From the first line of the material through the line containing "станет еще более приятным и выгодным. Более", inclusive, rewrite every line as a numbered list, leaving out any blank lines.

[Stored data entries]

======

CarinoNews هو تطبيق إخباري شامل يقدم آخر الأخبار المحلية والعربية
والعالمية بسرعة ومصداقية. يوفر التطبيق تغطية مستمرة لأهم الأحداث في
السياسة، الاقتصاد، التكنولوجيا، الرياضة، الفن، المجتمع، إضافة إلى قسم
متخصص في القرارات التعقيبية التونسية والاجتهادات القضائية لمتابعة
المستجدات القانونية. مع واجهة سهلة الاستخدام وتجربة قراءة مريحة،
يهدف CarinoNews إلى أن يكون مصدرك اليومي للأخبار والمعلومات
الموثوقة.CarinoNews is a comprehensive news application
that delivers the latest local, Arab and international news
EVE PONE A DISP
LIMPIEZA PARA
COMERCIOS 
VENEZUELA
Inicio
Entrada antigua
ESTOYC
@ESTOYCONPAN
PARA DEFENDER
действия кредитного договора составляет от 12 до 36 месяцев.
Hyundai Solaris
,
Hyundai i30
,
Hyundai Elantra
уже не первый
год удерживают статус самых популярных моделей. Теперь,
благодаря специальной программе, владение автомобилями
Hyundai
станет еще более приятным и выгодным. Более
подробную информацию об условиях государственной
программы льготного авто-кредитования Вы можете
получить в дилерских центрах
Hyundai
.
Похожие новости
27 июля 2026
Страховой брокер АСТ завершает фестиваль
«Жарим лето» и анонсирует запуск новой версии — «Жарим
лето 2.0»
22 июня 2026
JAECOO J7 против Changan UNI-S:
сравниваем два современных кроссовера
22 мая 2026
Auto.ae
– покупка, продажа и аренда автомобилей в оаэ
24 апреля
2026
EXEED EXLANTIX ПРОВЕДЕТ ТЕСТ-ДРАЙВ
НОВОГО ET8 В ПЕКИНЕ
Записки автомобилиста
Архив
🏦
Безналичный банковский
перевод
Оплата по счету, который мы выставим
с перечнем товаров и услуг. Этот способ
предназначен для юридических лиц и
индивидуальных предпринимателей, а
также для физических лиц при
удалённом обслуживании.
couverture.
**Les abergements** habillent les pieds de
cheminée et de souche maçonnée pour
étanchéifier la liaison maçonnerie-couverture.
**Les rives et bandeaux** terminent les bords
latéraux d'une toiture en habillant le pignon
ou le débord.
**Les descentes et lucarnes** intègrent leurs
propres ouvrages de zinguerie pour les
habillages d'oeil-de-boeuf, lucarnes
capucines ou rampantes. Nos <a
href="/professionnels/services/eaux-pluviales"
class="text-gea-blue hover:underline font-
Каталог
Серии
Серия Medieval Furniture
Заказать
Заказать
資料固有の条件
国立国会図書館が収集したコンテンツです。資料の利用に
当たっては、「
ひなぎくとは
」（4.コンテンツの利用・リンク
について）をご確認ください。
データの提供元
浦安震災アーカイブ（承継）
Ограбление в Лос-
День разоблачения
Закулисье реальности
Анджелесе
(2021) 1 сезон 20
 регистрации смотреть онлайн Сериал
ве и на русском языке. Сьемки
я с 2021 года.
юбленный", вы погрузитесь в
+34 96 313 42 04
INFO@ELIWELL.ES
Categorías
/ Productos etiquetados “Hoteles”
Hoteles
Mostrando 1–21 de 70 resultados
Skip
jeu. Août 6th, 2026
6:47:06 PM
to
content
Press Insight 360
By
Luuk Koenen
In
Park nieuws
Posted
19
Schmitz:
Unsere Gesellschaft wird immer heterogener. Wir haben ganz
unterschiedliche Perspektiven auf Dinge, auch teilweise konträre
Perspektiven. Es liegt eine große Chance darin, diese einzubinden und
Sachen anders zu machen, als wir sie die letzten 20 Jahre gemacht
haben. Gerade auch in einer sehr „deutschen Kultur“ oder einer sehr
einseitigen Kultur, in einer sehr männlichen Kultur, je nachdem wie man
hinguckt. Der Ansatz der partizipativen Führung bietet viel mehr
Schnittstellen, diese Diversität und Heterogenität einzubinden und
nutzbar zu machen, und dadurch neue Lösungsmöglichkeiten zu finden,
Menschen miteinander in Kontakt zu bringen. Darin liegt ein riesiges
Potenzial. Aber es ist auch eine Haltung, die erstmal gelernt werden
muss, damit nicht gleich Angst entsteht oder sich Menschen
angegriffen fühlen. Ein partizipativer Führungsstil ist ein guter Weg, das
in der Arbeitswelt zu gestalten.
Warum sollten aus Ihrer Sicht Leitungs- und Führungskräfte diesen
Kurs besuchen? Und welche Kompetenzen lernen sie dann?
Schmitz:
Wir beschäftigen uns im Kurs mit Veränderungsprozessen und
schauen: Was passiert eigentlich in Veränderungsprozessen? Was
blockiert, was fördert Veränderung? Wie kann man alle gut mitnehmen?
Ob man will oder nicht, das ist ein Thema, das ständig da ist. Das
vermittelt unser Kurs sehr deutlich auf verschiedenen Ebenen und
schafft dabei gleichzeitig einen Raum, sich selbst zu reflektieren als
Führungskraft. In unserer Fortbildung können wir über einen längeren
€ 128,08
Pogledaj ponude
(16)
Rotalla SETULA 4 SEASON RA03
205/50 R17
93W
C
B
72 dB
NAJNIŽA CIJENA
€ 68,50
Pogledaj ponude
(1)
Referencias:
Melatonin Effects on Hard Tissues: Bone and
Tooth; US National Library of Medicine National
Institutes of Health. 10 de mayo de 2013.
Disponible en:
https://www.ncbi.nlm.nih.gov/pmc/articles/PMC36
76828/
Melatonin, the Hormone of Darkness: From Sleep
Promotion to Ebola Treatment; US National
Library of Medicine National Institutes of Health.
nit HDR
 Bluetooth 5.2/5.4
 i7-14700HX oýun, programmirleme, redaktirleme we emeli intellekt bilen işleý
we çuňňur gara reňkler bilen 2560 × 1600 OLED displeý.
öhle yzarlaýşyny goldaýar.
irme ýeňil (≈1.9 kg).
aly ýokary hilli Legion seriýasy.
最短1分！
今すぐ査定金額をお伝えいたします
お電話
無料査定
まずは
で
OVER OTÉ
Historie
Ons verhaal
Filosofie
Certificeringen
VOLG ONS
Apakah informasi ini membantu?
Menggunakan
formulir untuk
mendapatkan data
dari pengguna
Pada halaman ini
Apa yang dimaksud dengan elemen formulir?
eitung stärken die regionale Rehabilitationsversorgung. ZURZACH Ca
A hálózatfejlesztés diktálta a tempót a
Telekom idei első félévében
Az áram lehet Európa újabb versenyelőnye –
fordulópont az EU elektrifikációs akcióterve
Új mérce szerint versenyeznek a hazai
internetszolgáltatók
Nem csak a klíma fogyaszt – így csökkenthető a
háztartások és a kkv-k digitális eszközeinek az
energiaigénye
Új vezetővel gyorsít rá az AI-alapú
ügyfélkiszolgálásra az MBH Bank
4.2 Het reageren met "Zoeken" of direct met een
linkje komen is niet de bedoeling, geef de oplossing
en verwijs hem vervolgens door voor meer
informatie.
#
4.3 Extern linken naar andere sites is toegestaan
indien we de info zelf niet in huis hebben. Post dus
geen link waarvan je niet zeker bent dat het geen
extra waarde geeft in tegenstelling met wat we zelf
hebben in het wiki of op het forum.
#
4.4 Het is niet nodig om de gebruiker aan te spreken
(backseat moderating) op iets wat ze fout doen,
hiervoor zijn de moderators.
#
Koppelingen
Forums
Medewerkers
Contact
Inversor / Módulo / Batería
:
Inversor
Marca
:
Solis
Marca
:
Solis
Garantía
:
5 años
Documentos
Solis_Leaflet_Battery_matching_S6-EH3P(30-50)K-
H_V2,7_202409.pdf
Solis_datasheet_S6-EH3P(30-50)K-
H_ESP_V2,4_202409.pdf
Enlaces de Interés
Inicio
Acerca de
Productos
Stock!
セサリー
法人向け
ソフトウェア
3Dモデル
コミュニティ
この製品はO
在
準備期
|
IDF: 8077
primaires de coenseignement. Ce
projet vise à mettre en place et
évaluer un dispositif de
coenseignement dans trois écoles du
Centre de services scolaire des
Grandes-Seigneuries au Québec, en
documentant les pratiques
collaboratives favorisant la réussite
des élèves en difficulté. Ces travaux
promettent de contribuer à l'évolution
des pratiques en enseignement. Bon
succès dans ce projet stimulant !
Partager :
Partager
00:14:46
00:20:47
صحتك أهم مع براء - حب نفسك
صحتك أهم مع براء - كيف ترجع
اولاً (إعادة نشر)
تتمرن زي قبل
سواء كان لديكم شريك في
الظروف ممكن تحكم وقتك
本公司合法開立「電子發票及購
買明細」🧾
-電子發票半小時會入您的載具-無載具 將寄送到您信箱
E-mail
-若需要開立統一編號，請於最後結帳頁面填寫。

======

* PROBLEM SOLUTION
1. CarinoNews هو تطبيق إخباري شامل يقدم آخر الأخبار المحلية والعربية
2. والعالمية بسرعة ومصداقية. يوفر التطبيق تغطية مستمرة لأهم الأحداث في
3. السياسة، الاقتصاد، التكنولوجيا، الرياضة، الفن، المجتمع، إضافة إلى قسم
4. متخصص في القرارات التعقيبية التونسية والاجتهادات القضائية لمتابعة
5. المستجدات القانونية. مع واجهة سهلة الاستخدام وتجربة قراءة مريحة،
6. يهدف CarinoNews إلى أن يكون مصدرك اليومي للأخبار والمعلومات
7. الموثوقة.CarinoNews is a comprehensive news application
8. that delivers the latest local, Arab and international news
9. EVE PONE A DISP
10. LIMPIEZA PARA
11. COMERCIOS 
12. VENEZUELA
13. Inicio
14. Entrada antigua
15. ESTOYC
16. @ESTOYCONPAN
17. PARA DEFENDER
18. действия кредитного договора составляет от 12 до 36 месяцев.
19. Hyundai Solaris
20. ,
21. Hyundai i30
22. ,
23. Hyundai Elantra
24. уже не первый
25. год удерживают статус самых популярных моделей. Теперь,
26. благодаря специальной программе, владение автомобилями
27. Hyundai
28. станет еще более приятным и выгодным. Более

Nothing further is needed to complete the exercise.